Miles Robbins may have had his appendix removed by surgeons, but that’s also the day his day went to Nona. The couple married six weeks later.
“It wasn’t a long courtship,” laughed Nona. “I knew he was right.”
Both families farmed around the Portales area and raised feed for cattle, but an unrelenting drought meant it was time for a change. Nona and Miles moved to Corpus Christi when he found work there, and then came back to the Portales area.  Her older children attended a tiny schoolhouse in Floyd, another small town west of Portales.
Then in 1957, Miles found work at the Duval Sulpher & Potash Company east of Carlsbad. He moved here first and then came Nona, Nona Faye (age 9), Marshall (5) and Mary Ellen (2).
“We found a little house on Northeast First Street,” Nona recalled. “The house wasn’t big enough to back out of when you walked in. We did OK, until he went out and found acreage.”
The Robbins family eventually settled in on five acres off of Standpipe Road. Family members bought an old house in Texico (the town, not the gas station), wrecked-it out and used the materials to build the Carlsbad home.
Miles worked at the mines for many years, but ultimately left and spent the rest of his career working odd jobs. Nona was busy as a mother and homemaker, but she also worked from time to time.
“I went to work for an egg farm sorting eggs,” she shared. ”Sorting them by size.”
Her children all live fairly close or come back regularly. There are eight grandkids and a few great-grandkids, by Nona’s count.
Miles always dreamed about returning to farming, and the Robbins family even purchased a very large parcel of land northwest of Carlsbad.  He passed away in the 1990s, and Nona now lives in a home on 11th Street.
Her oldest daughter, Nona Faye, is now retired as well. She taught life skills and family living at the high school for many years. “Those kids would have to carry a bean bag around (teaching them to prepare for handling a child), and if they dropped it, they’d be in trouble,” Nona reflected. Nona Faye eventually went to work at Wal-Mart.
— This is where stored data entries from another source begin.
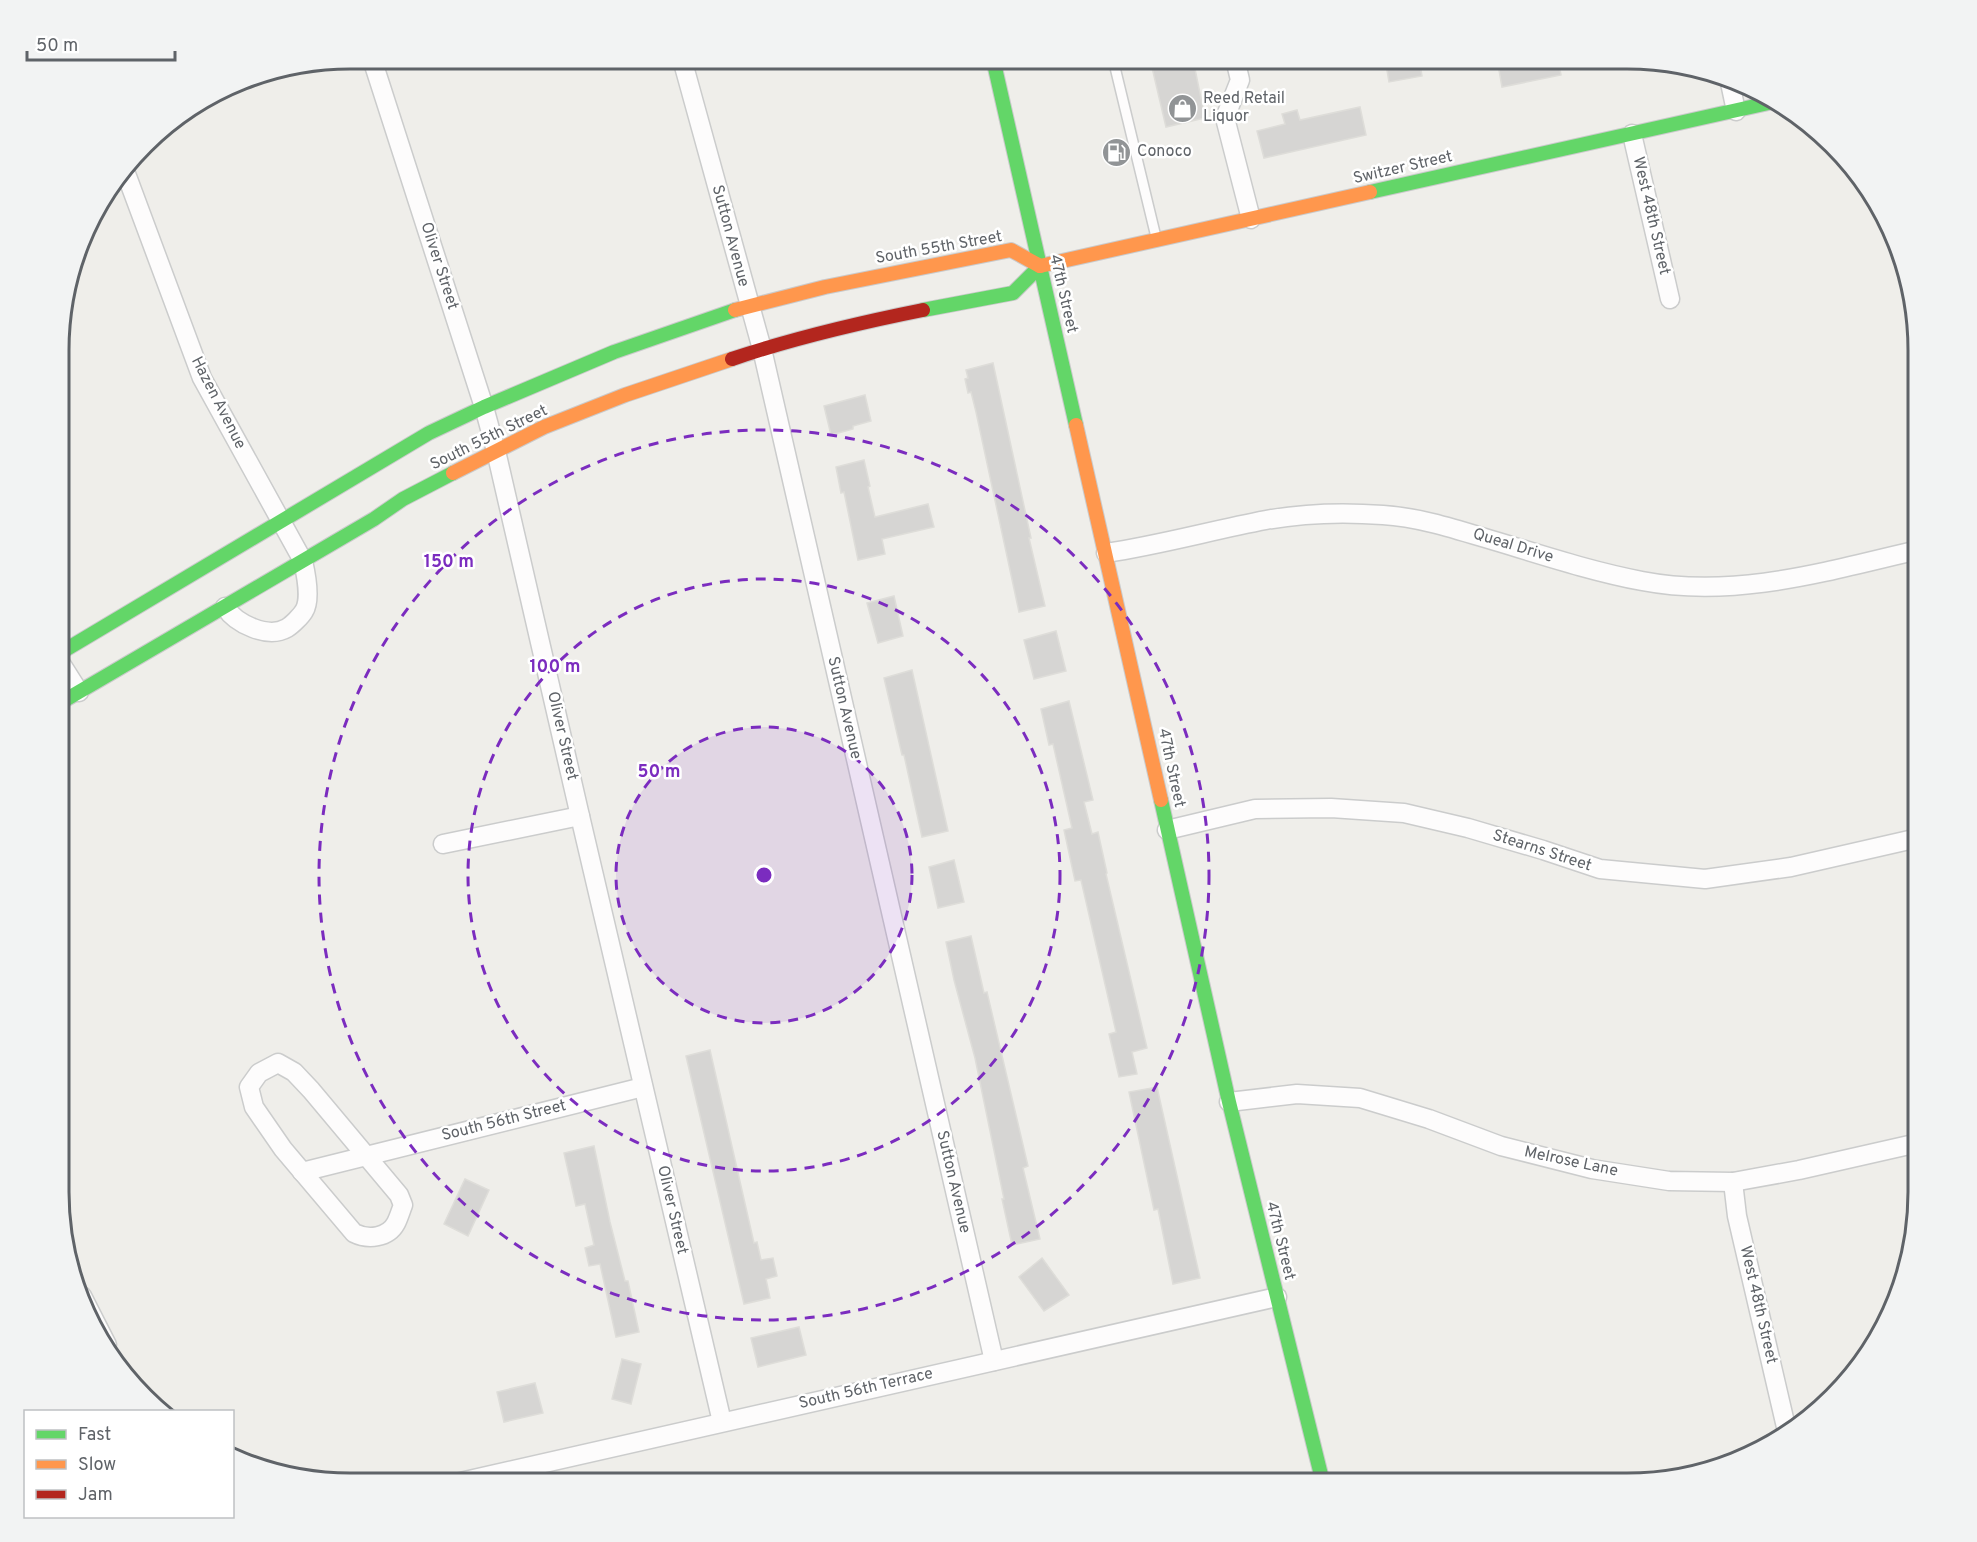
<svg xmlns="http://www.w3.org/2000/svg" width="1977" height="1542" font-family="Overpass,sans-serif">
<rect width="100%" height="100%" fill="#efeeea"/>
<g fill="#d6d5d3" stroke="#deddd9" stroke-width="1.5">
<polygon points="1150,59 1193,59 1205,118 1166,127"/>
<polygon points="1385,59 1419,59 1422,76 1389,82"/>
<polygon points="1497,59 1558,59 1561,75 1502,87"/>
<polygon points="1360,107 1366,135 1264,158 1257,131 1285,124 1282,114 1297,110 1300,120"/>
<polygon points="993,363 1031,538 1029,538 1045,606 1019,612 976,412 971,392 968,393 965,379 968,378 966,370"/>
<polygon points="865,395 871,421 853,426 853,429 831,435 824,406"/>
<polygon points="864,460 870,486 868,487 875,517 928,504 934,527 882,539 885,554 858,560 844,492 841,493 836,467"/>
<polygon points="894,596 903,636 878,643 867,603"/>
<polygon points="1056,631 1066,671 1034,679 1024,640"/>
<polygon points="912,670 948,831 922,837 904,755 902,755 884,678"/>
<polygon points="1069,701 1093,800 1084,802 1092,834 1098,832 1107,873 1106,874 1147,1048 1132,1052 1137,1074 1119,1077 1109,1034 1116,1032 1081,880 1075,881 1064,830 1072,828 1053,744 1049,745 1041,709"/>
<polygon points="954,860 964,902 938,908 929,867"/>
<polygon points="971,936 984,993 987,992 1028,1166 1023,1168 1040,1239 1012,1245 1002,1199 1004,1199 975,1058 954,980 946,942"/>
<polygon points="710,1050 754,1243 757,1242 761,1260 773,1258 777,1276 766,1279 770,1298 744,1304 686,1056"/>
<polygon points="1157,1087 1200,1278 1173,1284 1158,1209 1154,1210 1129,1092"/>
<polygon points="594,1146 610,1222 625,1281 628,1281 639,1332 616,1337 600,1264 589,1266 585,1248 594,1245 585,1204 576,1206 564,1153"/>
<polygon points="465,1179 489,1190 468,1236 444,1224"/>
<polygon points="1042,1258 1069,1295 1044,1311 1019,1277"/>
<polygon points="799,1327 806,1355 758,1367 751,1338"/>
<polygon points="622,1359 641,1364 631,1404 612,1399"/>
<polygon points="535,1383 543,1413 504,1422 497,1392"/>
</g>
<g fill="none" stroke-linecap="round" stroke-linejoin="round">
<defs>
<polyline id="lane" points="1113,59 1156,237"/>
<g id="street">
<polyline points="372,59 484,407 496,451 580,816 722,1422"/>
<polyline points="682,59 762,349 994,1361"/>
<polyline points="1235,59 1240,80 1225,118 1251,219"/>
<polyline points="1729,78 1736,111"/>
<polyline points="1632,134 1670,299"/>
<path d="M 125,171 L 202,378 L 303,561 C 306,574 311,600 304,611 C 301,616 292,625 287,628 C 268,639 236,624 225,607"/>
<path d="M 1106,553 C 1160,545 1213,530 1266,520 C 1305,513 1344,512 1383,515 C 1417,517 1452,528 1485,538 C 1536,553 1589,571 1642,581 C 1735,599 1828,571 1918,550"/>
<polyline points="60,662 79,692"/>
<polyline points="1167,830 1255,809 1331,808 1404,813 1468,828 1543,850 1600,869 1705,879 1791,867 1918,838"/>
<polyline points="443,844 580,816"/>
<path d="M 278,1063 L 294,1072 L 311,1090 L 399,1195 L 403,1205 C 401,1210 399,1217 396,1223 C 388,1238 368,1240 354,1233 L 283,1149 L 254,1107 L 249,1087 L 259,1073 Z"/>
<polyline points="1229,1102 1297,1094 1360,1098 1429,1119 1501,1146 1592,1169 1669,1181 1733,1182 1799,1170 1918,1143"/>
<polyline points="302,1172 643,1087"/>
<polyline points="1733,1182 1737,1216 1786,1427"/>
<polyline points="82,1296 107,1345"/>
<polyline points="456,1483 1277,1297"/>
</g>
<g id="fast">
<polyline points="993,59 1076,425"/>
<polyline points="1370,192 1773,102"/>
<polyline points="923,310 1013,293 1040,266"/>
<polyline points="60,653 429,433 484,407 614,352 735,310"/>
<polyline points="60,703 374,519 403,499 453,473"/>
<polyline points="1161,800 1229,1102 1323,1483"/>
</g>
<g id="slow">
<polyline points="1040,266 1370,192"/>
<polyline points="735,310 825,287 1011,250 1040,266"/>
<polyline points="1076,425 1161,800"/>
<polyline points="453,473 544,427 625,395 732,359"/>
</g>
<path id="jam" d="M 732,359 C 794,338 858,323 923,310"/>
</defs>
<use href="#lane" stroke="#cbcccc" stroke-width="12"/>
<use href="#street" stroke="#cbcccc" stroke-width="21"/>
<use href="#fast" stroke="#cacacb" stroke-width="16"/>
<use href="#slow" stroke="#cacacb" stroke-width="16"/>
<use href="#jam" stroke="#cacacb" stroke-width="16"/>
<use href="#lane" stroke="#fdfcfc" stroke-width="9"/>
<use href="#street" stroke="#fdfcfc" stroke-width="18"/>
<use href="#fast" stroke="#63d668" stroke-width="14"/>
<use href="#slow" stroke="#ff974d" stroke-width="14"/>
<use href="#jam" stroke="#b3261e" stroke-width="14"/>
</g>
<circle cx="764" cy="875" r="148" fill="#7b2cbf" fill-opacity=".12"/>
<g fill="none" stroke="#7b2cbf" stroke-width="3" stroke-dasharray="10 8">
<circle cx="764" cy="875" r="148"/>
<circle cx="764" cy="875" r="296"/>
<circle cx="764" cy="875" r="445"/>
</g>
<defs>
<symbol id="shop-disc" viewBox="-11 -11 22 22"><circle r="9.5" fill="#919496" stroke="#fff"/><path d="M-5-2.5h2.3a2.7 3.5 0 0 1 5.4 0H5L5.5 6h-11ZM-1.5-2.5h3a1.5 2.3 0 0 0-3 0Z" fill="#fff"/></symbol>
<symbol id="fuel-disc" viewBox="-11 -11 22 22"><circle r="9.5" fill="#919496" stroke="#fff"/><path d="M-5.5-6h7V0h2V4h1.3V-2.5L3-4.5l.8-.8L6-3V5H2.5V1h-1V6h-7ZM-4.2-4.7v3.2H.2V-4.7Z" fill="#fff"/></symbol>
</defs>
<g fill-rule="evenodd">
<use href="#shop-disc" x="1166" y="92" width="33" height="33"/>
<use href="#fuel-disc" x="1100" y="136" width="33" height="33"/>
</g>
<g text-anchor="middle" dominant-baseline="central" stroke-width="5" stroke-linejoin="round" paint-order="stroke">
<g font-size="16" fill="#5f6368" stroke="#fff" text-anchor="start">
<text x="1203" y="99">Reed Retail<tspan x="1203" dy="18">Liquor</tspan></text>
<text x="1137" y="152">Conoco</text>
</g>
<g font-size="16" fill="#5f6368" stroke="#fff">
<text transform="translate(1403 168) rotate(-13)">Switzer Street</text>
<text transform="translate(1651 216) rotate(77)">West 48th Street</text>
<text transform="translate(730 236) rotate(75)">Sutton Avenue</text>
<text transform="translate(939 248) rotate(-10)">South 55th Street</text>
<text transform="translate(439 266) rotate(72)">Oliver Street</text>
<text transform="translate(1063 294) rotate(77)">47th Street</text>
<text transform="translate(218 403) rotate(63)">Hazen Avenue</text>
<text transform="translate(489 438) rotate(-26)">South 55th Street</text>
<text transform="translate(1513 546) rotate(17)">Queal Drive</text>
<text transform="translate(844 708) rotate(77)">Sutton Avenue</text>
<text transform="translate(562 736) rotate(77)">Oliver Street</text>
<text transform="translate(1171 768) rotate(78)">47th Street</text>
<text transform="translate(1542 851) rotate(18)">Stearns Street</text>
<text transform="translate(504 1121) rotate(-14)">South 56th Street</text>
<text transform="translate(1571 1162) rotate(12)">Melrose Lane</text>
<text transform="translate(953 1182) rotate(77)">Sutton Avenue</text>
<text transform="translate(672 1210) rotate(77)">Oliver Street</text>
<text transform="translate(1280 1241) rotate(76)">47th Street</text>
<text transform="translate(1758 1305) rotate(77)">West 48th Street</text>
<text transform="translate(866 1389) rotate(-13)">South 56th Terrace</text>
</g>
</g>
<path d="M0 0H1977V1542H0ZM350 69H1627A281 281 0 0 1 1908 350V1192A281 281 0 0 1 1627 1473H350A281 281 0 0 1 69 1192V350A281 281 0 0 1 350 69Z" fill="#f2f3f3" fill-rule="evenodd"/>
<path fill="none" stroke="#5f6368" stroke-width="3" d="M350 69H1627A281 281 0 0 1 1908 350V1192A281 281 0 0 1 1627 1473H350A281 281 0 0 1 69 1192V350A281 281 0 0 1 350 69Z"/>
<circle cx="764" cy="875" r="9" fill="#7b2cbf" stroke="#fff" stroke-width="3"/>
<g font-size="18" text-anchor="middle" font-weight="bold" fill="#7b2cbf" stroke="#fff" stroke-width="5" stroke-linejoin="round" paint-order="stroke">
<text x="449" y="567">150 m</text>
<text x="555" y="672">100 m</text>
<text x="659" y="777">50 m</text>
</g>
<rect x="24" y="1410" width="210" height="108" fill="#ffffff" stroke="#bfc1c3" stroke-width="1.5"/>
<rect x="36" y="1430" width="30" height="9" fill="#63d668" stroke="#bfc1c3" stroke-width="1.5"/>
<text x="78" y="1440" font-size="18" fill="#5f6368">Fast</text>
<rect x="36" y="1460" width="30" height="9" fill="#ff974d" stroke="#bfc1c3" stroke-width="1.5"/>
<text x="78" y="1470" font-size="18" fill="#5f6368">Slow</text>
<rect x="36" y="1490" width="30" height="9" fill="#b3261e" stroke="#bfc1c3" stroke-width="1.5"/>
<text x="78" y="1500" font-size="18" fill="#5f6368">Jam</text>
<path d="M27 51v9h148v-9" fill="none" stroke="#5f6368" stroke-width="3"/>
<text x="36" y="51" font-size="18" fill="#5f6368" stroke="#ffffff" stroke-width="4.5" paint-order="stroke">50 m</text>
</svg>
Marshall went to trade school in Denver and now works in the oil industry. Mary Ellen has a home in Oregon and a degree in teaching, and she really enjoys working with Head Start youth.
One grandson works for a flower company, and Nona likes to think that the farming legacy continues in his name, since he does his farming out of flower pots.
Nona began attending First Christian Church a few years after losing her husband. She didn’t like how her previous church’s district administration handled an employment issue, so she decided to find a new church. That’s when a friend recommended that they attend First Christian together.
“People were really friendly and nice and I really appreciated that,” she reflected. “I’ve made a lot of friends here.”